MATERIAL FOR THIS EXERCISE:
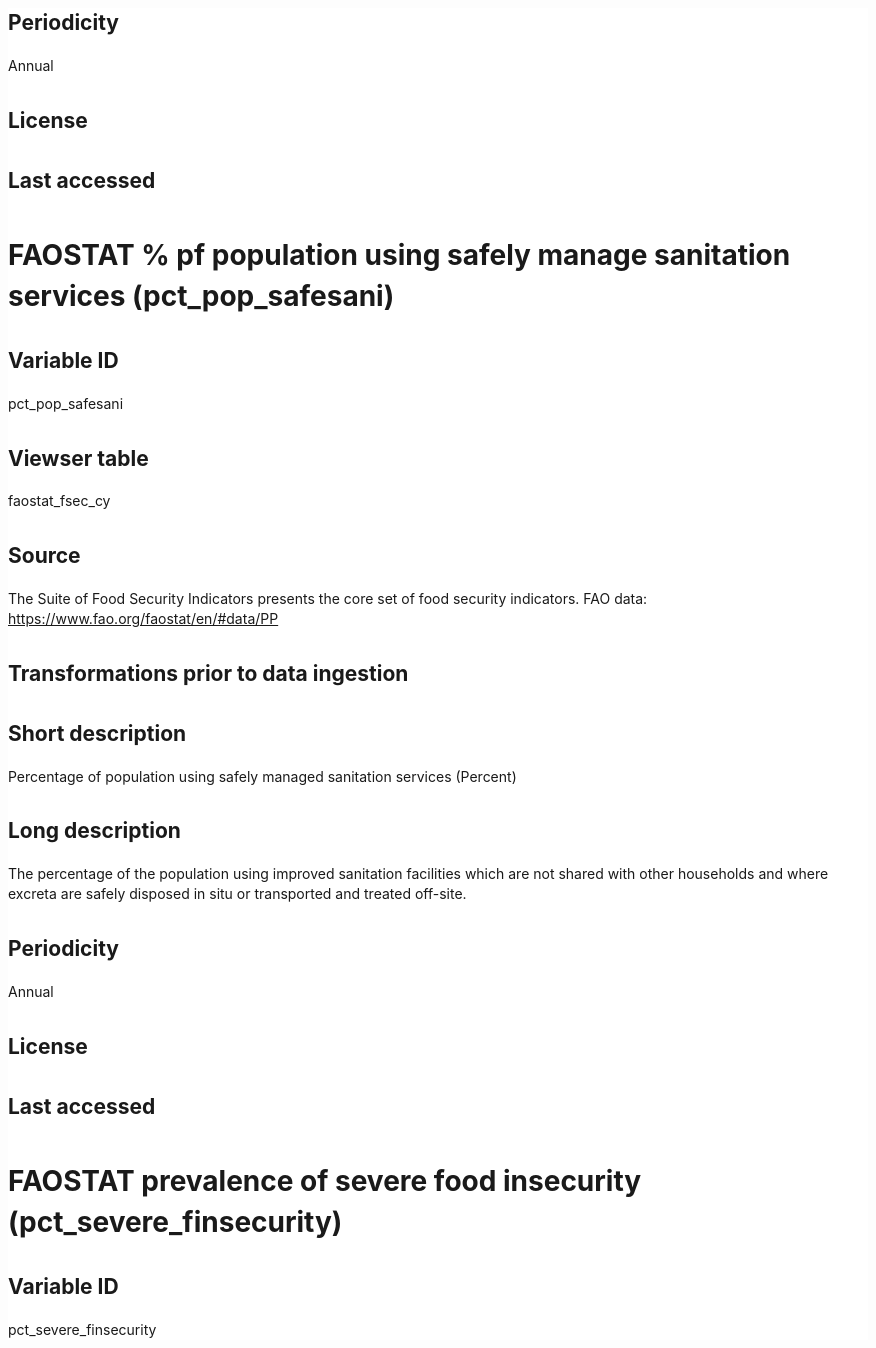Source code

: ## Periodicity
Annual

## License

## Last accessed

# FAOSTAT % pf population using safely manage sanitation services (pct_pop_safesani)

## Variable ID
pct_pop_safesani

## Viewser table
faostat_fsec_cy

## Source
The Suite of Food Security Indicators presents the core set of food security indicators. FAO data: https://www.fao.org/faostat/en/#data/PP

## Transformations prior to data ingestion

## Short description
Percentage of population using safely managed sanitation services (Percent)

## Long description
The percentage of the population using improved sanitation facilities which are not shared with other households and where excreta are safely disposed in situ or transported and treated off-site.

## Periodicity
Annual

## License

## Last accessed

# FAOSTAT prevalence of severe food insecurity (pct_severe_finsecurity)

## Variable ID
pct_severe_finsecurity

INSTRUCTION:
All lines of the material above should be returned unchanged, but no pictures should be included.

RESPONSE FOR THIS EXERCISE:
Source code

: ## Periodicity
Annual

## License

## Last accessed

# FAOSTAT % pf population using safely manage sanitation services (pct_pop_safesani)

## Variable ID
pct_pop_safesani

## Viewser table
faostat_fsec_cy

## Source
The Suite of Food Security Indicators presents the core set of food security indicators. FAO data: https://www.fao.org/faostat/en/#data/PP

## Transformations prior to data ingestion

## Short description
Percentage of population using safely managed sanitation services (Percent)

## Long description
The percentage of the population using improved sanitation facilities which are not shared with other households and where excreta are safely disposed in situ or transported and treated off-site.

## Periodicity
Annual

## License

## Last accessed

# FAOSTAT prevalence of severe food insecurity (pct_severe_finsecurity)

## Variable ID
pct_severe_finsecurity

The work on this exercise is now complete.